Spring has sprung. Workshop applications are in, taxes filed, boosters available, wildflowers abloom, and the new OGQ…live. This issue of our online Community of Writers journal presents some of the best recent prose and poetry by alums, offered in celebration of their most recent publications. Do check out their full bios and by all means do purchase their work. Meanwhile, award-winning short story writer Mary Kuryla shares a chapter from her newest, a debut novel.
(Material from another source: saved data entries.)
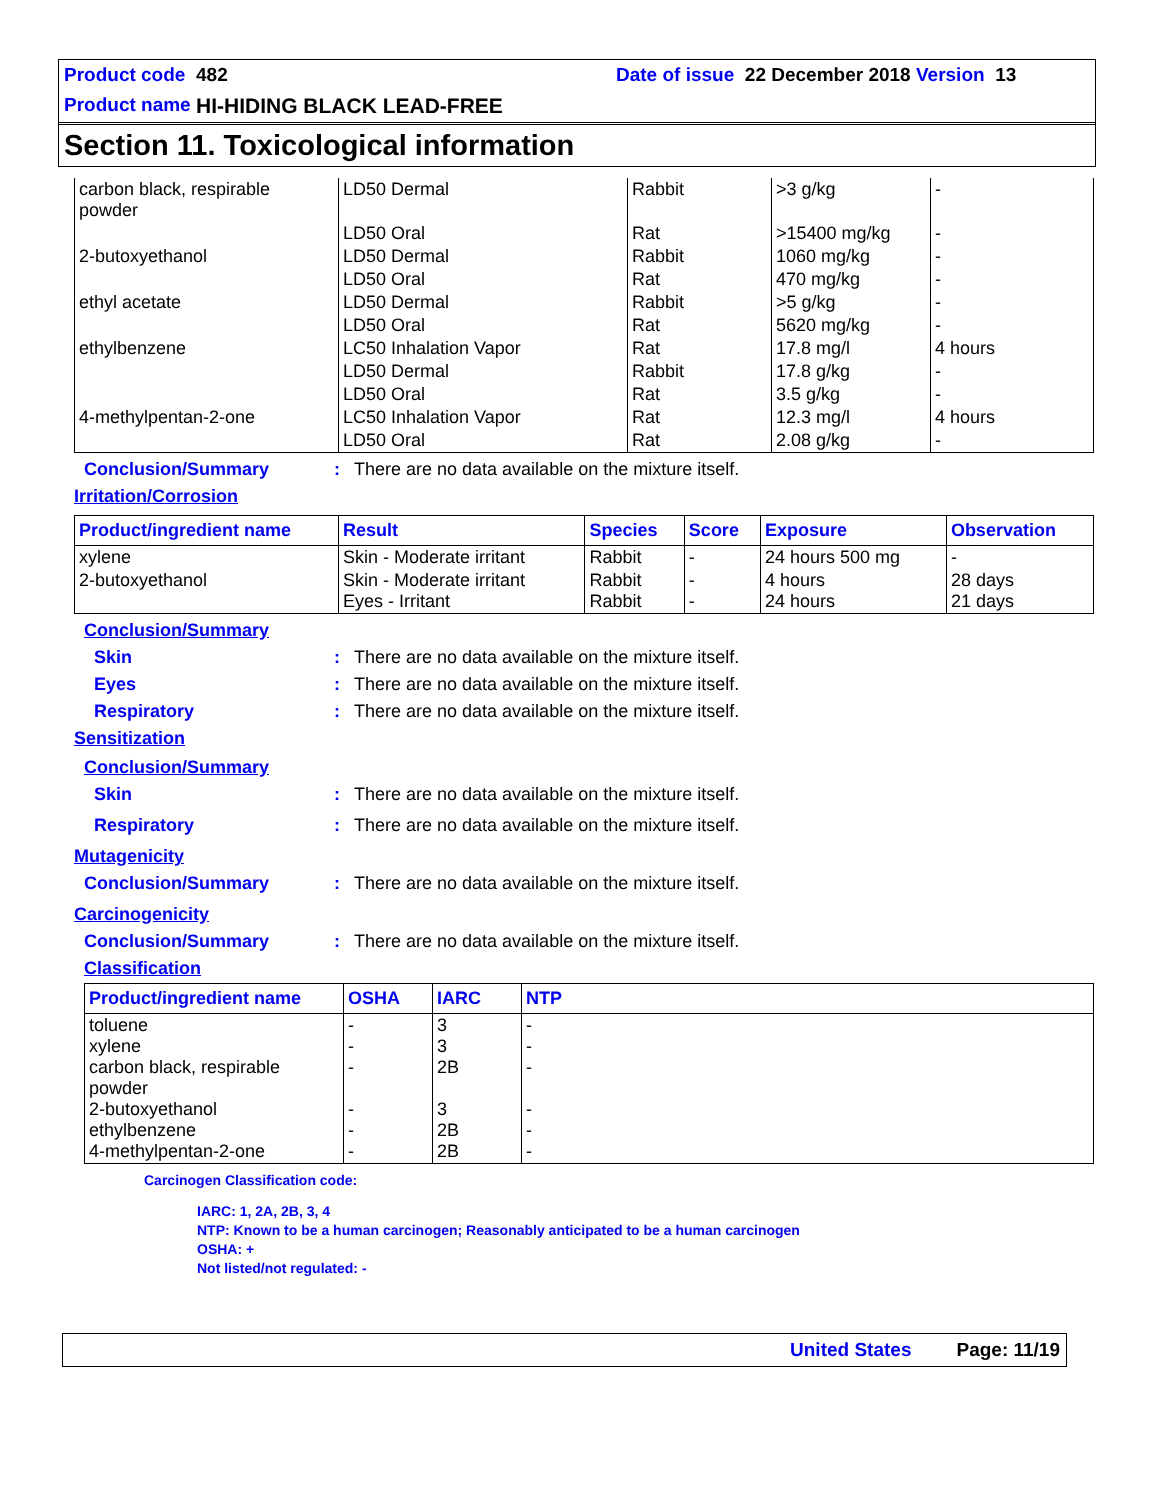Product code 482 Date of issue 22 December 2018 Version 13
Product name HI-HIDING BLACK LEAD-FREE
Section 11. Toxicological information
| carbon black, respirable powder | LD50 Dermal | Rabbit | >3 g/kg | - |
| | LD50 Oral | Rat | >15400 mg/kg | - |
| 2-butoxyethanol | LD50 Dermal | Rabbit | 1060 mg/kg | - |
| | LD50 Oral | Rat | 470 mg/kg | - |
| ethyl acetate | LD50 Dermal | Rabbit | >5 g/kg | - |
| | LD50 Oral | Rat | 5620 mg/kg | - |
| ethylbenzene | LC50 Inhalation Vapor | Rat | 17.8 mg/l | 4 hours |
| | LD50 Dermal | Rabbit | 17.8 g/kg | - |
| | LD50 Oral | Rat | 3.5 g/kg | - |
| 4-methylpentan-2-one | LC50 Inhalation Vapor | Rat | 12.3 mg/l | 4 hours |
| | LD50 Oral | Rat | 2.08 g/kg | - |
Conclusion/Summary: There are no data available on the mixture itself.
Irritation/Corrosion
| Product/ingredient name | Result | Species | Score | Exposure | Observation |
| --- | --- | --- | --- | --- | --- |
| xylene | Skin - Moderate irritant | Rabbit | - | 24 hours 500 mg | - |
| 2-butoxyethanol | Skin - Moderate irritant Eyes - Irritant | Rabbit Rabbit | - - | 4 hours 24 hours | 28 days 21 days |
Conclusion/Summary
Skin: There are no data available on the mixture itself.
Eyes: There are no data available on the mixture itself.
Respiratory: There are no data available on the mixture itself.
Sensitization
Conclusion/Summary
Skin: There are no data available on the mixture itself.
Respiratory: There are no data available on the mixture itself.
Mutagenicity
Conclusion/Summary: There are no data available on the mixture itself.
Carcinogenicity
Conclusion/Summary: There are no data available on the mixture itself.
Classification
| Product/ingredient name | OSHA | IARC | NTP |
| --- | --- | --- | --- |
| toluene xylene carbon black, respirable powder 2-butoxyethanol ethylbenzene 4-methylpentan-2-one | - - - - - - | 3 3 2B 3 2B 2B | - - - - - - |
Carcinogen Classification code:
IARC: 1, 2A, 2B, 3, 4
NTP: Known to be a human carcinogen; Reasonably anticipated to be a human carcinogen
OSHA: +
Not listed/not regulated: -
United States Page: 11/19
Poet Lester Graves Lennon memorializes state-sanctioned racist murder but also the life of our own Community of Writers legend Lucille Clifton: “Oceans remember,” indeed! Novelist Rhoda Huffey gamely engages her wild dreamlife, laugh-out-loud creative insights into perhaps the writing of her 31 Paradiso. Patricia Dunn considers the inspiration, perspective, and timing required to grow as a writer, with a shout-out to activist-writer hero Grace Paley herself. Poet and anthology editor Emily Perez meditates on what’s required to assemble an anthology on motherhood, a standout collection which features, happily, many Community of Writers alums! Author and activist Ellen Bravo delivers one of many real-life episodes of struggle included in her decades-spanning survey of American peace, justice and labor rights organizing, Standing Up: Tales of Struggle. We offer hearty congratulations to all as we struggle, together, to affirm, create, and realize the best of our collective imaginings and re-imaginings.

Andrew Tonkovich
Editor, OGQ

ABOUT THE OGQ

Omnium Gatherum Quarterly (OGQ) is an invitational online quarterly magazine of prose and poetry, founded in 2019 as part of the 50th Anniversary of the Community of Writers. OGQ seeks to feature works first written in, found during, or inspired by the week in the valley. Only work selected from our alums and teaching staff will appear here. Conceived and edited by Andrew Tonkovich. Submissions will not be considered.